Start of Dataset extract
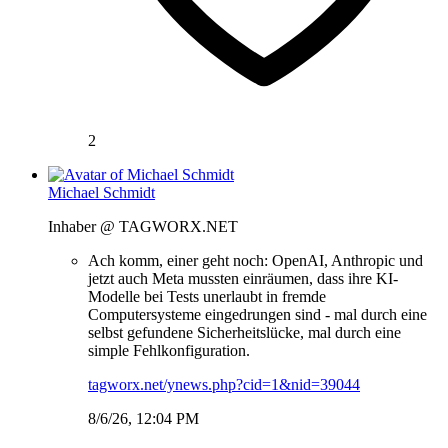
2
Michael Schmidt
Inhaber @ TAGWORX.NET
Ach komm, einer geht noch: OpenAI, Anthropic und
jetzt auch Meta mussten einräumen, dass ihre KI-
Modelle bei Tests unerlaubt in fremde
Computersysteme eingedrungen sind - mal durch eine
selbst gefundene Sicherheitslücke, mal durch eine
simple Fehlkonfiguration.
tagworx.net/ynews.php?cid=1&nid=39044
8/6/26, 12:04 PM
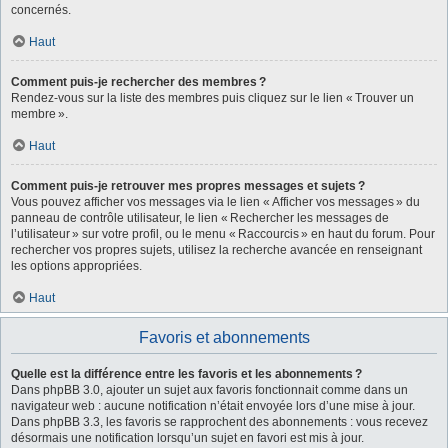
concernés.
Haut
Comment puis-je rechercher des membres ?
Rendez-vous sur la liste des membres puis cliquez sur le lien « Trouver un
membre ».
Haut
Comment puis-je retrouver mes propres messages et sujets ?
Vous pouvez afficher vos messages via le lien « Afficher vos messages » du
panneau de contrôle utilisateur, le lien « Rechercher les messages de
l’utilisateur » sur votre profil, ou le menu « Raccourcis » en haut du forum. Pour
rechercher vos propres sujets, utilisez la recherche avancée en renseignant
les options appropriées.
Haut
Favoris et abonnements
Quelle est la différence entre les favoris et les abonnements ?
Dans phpBB 3.0, ajouter un sujet aux favoris fonctionnait comme dans un
navigateur web : aucune notification n’était envoyée lors d’une mise à jour.
Dans phpBB 3.3, les favoris se rapprochent des abonnements : vous recevez
désormais une notification lorsqu’un sujet en favori est mis à jour.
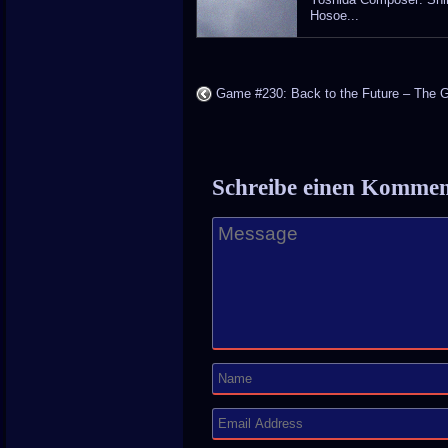
Hosoe...
Game #230: Back to the Future – The
Schreibe einen Komme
End of Dataset extract
Your assignment: Copy out the text of all the material above word for word, leaving the pictures out.

Output below:
2
Michael Schmidt
Inhaber @ TAGWORX.NET
Ach komm, einer geht noch: OpenAI, Anthropic und
jetzt auch Meta mussten einräumen, dass ihre KI-
Modelle bei Tests unerlaubt in fremde
Computersysteme eingedrungen sind - mal durch eine
selbst gefundene Sicherheitslücke, mal durch eine
simple Fehlkonfiguration.
tagworx.net/ynews.php?cid=1&nid=39044
8/6/26, 12:04 PM
concernés.
Haut
Comment puis-je rechercher des membres ?
Rendez-vous sur la liste des membres puis cliquez sur le lien « Trouver un
membre ».
Haut
Comment puis-je retrouver mes propres messages et sujets ?
Vous pouvez afficher vos messages via le lien « Afficher vos messages » du
panneau de contrôle utilisateur, le lien « Rechercher les messages de
l’utilisateur » sur votre profil, ou le menu « Raccourcis » en haut du forum. Pour
rechercher vos propres sujets, utilisez la recherche avancée en renseignant
les options appropriées.
Haut
Favoris et abonnements
Quelle est la différence entre les favoris et les abonnements ?
Dans phpBB 3.0, ajouter un sujet aux favoris fonctionnait comme dans un
navigateur web : aucune notification n’était envoyée lors d’une mise à jour.
Dans phpBB 3.3, les favoris se rapprochent des abonnements : vous recevez
désormais une notification lorsqu’un sujet en favori est mis à jour.
Hosoe...
Game #230: Back to the Future – The
Schreibe einen Komme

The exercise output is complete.